Premature Plant Death in Corn

R.L. (Bob) Nielsen , Agronomy Department , Purdue University, West Lafayette, IN 47907-1150

Originally published in Purdue Pest Management & Crop Production Newsletter (9/1/95)

Some corn fields this past week have begun to shut down operations prematurely. In some cases, the premature death is related to severe disease stress (see Don Scott's article P&C Newsletter, 9/1/95). In many other cases, however, the plants have simply 'given up the ghost' due to cumulative effects of this summer's heat stress, coupled in some areas with fairly severe moisture deficits.

Many of these fields (maybe all) were those same fields that we all abused last spring by working and planting fields that were too wet to be in. The subsequent poor root establishment, especially shallow root development, resulted in plants that were vulnerable to extreme weather patterns.

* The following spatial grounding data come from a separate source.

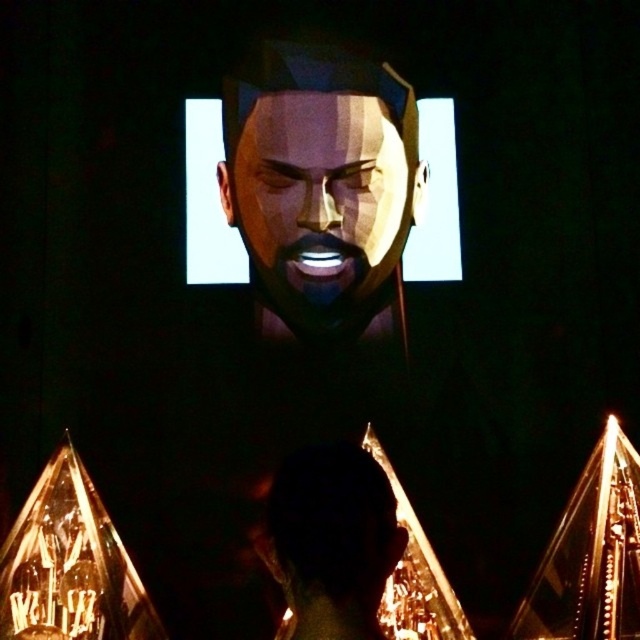
Looking at this image, you are an observer in the scene. You notice the matte metallic face at center and the black matte head at center. Which object is located to the right side?

The black matte head at center is located to the right side of the matte metallic face at center.

Looking at this image, you are an observer analyzing the spatial arrangement of the scene. Which object is positioned higher in the image, the matte metallic face at center or the black matte head at center?

The matte metallic face at center is positioned above the black matte head at center, so it is higher in the image.

You are an artist trying to draw this scene. You need to ensure that the proportions between the matte metallic face at center and the black matte head at center are accurate. Which object should you draw first to establish the correct scale, and why?

You should draw the matte metallic face at center first because its width is larger than the black matte head at center, so starting with the larger object helps establish the correct scale for the smaller one.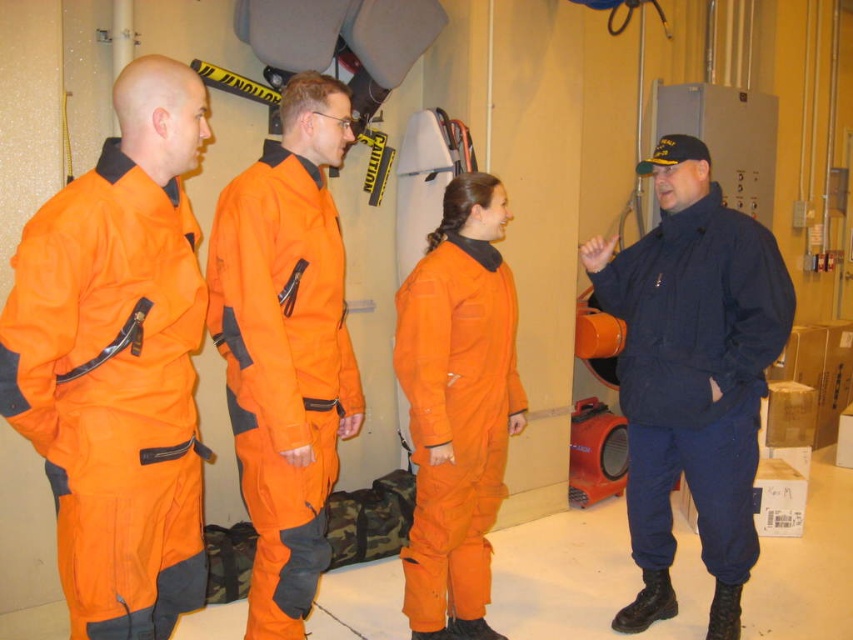
Question: Is navy blue uniform at right to the right of orange matte jumpsuit at center from the viewer's perspective?

Choices:
 (A) yes
 (B) no

Answer: (A)

Question: Estimate the real-world distances between objects in this image. Which object is farther from the orange matte jumpsuit at left?

Choices:
 (A) orange matte jumpsuit at center
 (B) orange fabric jumpsuit at center
 (C) navy blue uniform at right

Answer: (C)

Question: Which object appears closest to the camera in this image?

Choices:
 (A) navy blue uniform at right
 (B) orange matte jumpsuit at left

Answer: (B)

Question: Which point is closer to the camera?

Choices:
 (A) orange matte jumpsuit at center
 (B) orange fabric jumpsuit at center
 (C) navy blue uniform at right

Answer: (B)

Question: Is navy blue uniform at right bigger than orange matte jumpsuit at center?

Choices:
 (A) no
 (B) yes

Answer: (B)

Question: Observing the image, what is the correct spatial positioning of orange matte jumpsuit at left in reference to navy blue uniform at right?

Choices:
 (A) right
 (B) left

Answer: (B)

One of the extremes that most of the state suffered from this year was the unusually abundant number of days with temperatures in the 90's. Several days of such temperatures usually don't impact corn growth and development very much. However, weeks and weeks of such temperatures eventually takes its toll on plant health as well as dry matter accumulation.

Plants suffering from such stress struggle to complete grain fill before they 'give up the ghost'. In doing so, they often resort to cannabilizing the carbohydrates and nutrients from the leaves and stalks in order to fill the grain. In response to decreased carbohydrate levels in the lower stalks and roots, the plant often becomes more susceptible to the ever-present root and stalk rot organisms. Growers should walk these fields during the next few weeks, monitor the stalk health, and adjust harvest strategies accordingly to manage fields where stalk lodging may be a big problem.